It depends on what you mean by GSEA. That term is generally assumed to mean the specific methods developed at the Broad Institute. There are other methods, such as using Fisher's exact test (based on the hypergeometric distribution) and other gene set tests, which include the so-called competitive and self-contained gene set tests.
It also depends on what sort of data you have. You say microarray data, but then you list goseq, which is intended for RNA-Seq data.
There is really no such thing as 'best', for any statistical method. Instead there are the assumptions you are willing to make, and the hypothesis you are trying to test. And how well you understand a method and will be able to explain to others. That last one often trumps the first two.
The 'conventional' test for a KeGG pathway is probably Fisher's exact, where you are deciding (based on some cutoff) which genes are significant, then further apportioning into the genes that are in the set and those that are not in the set. You then test to see if there are more significant genes that are in the pathway than you would expect by chance. I am not sure you can use topGO for that sort of test, but you can for sure use GOstats.
You can argue that using a cutoff is an arbitrary construct that ignores the genes right below the cutoff. If you want to make that argument, then you want to use either GSEA or a gene set test of some sort. I don't know if there is a 'pure' version of GSEA in BioC, but you can use e.g., the GSEAbase and GSEAlm packages to do gene set testing based on linear models and t-statistics. Or you could use the limma package, which has multiple methods (romer, roast, camera, geneSetTest), that do various different gene set tests, with various underlying assumptions.

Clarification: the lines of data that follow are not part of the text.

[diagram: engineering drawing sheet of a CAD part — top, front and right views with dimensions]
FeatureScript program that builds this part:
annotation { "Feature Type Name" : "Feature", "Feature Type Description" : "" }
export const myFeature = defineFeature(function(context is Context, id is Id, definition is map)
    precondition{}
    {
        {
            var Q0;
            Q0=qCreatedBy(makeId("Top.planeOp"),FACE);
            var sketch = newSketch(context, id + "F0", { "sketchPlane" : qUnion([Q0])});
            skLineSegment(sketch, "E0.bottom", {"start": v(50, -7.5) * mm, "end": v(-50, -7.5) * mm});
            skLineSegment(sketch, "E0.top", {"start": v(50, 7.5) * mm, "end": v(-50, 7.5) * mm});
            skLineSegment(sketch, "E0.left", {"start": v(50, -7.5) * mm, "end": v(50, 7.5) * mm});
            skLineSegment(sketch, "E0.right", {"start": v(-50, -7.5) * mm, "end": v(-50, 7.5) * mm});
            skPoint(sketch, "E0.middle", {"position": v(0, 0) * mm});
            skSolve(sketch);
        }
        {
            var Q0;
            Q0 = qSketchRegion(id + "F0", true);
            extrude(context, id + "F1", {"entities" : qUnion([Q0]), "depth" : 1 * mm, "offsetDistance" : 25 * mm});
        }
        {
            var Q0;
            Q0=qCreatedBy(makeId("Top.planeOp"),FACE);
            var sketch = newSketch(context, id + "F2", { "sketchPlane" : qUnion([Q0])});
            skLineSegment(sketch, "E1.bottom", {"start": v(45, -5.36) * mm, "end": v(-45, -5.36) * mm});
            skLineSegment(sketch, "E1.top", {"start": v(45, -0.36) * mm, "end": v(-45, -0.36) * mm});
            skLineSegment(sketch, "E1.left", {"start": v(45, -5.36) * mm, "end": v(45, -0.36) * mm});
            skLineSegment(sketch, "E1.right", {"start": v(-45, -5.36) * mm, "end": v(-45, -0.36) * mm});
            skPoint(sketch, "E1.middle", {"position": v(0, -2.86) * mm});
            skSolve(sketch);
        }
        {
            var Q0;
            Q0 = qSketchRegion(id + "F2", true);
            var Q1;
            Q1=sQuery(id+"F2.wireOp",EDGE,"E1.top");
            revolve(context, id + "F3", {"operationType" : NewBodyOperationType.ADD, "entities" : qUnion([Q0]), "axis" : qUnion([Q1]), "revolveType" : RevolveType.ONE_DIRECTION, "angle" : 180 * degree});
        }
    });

The biggest difference (IMO) between the Fisher's exact test and the various gene set tests is that the results from a Fisher's exact 'look more real' to the average biologist as compared to the results of a gene set test. In other words, for the Fisher's exact test you have a set of genes that you are saying are significantly differentially expressed, and then just seeing if a gene set has more significant genes than you would expect by chance. So you are starting out with genes that you (and more importantly, your collaborator or PI) consider truly differentially expressed.
For the other gene set tests you are instead either ranking the genes by a statistic and testing if the gene set is higher or lower in the ranking than you would expect by chance (competitive gene set test), or you are testing that at least one gene in the set is significant (self-contained gene set test). In both cases most if not all of the genes may not actually be significantly differentially expressed. That can be a hard sell - it can be difficult to explain to non-statisticians how a set of genes, most of which aren't differentially expressed, can in aggregate be significant.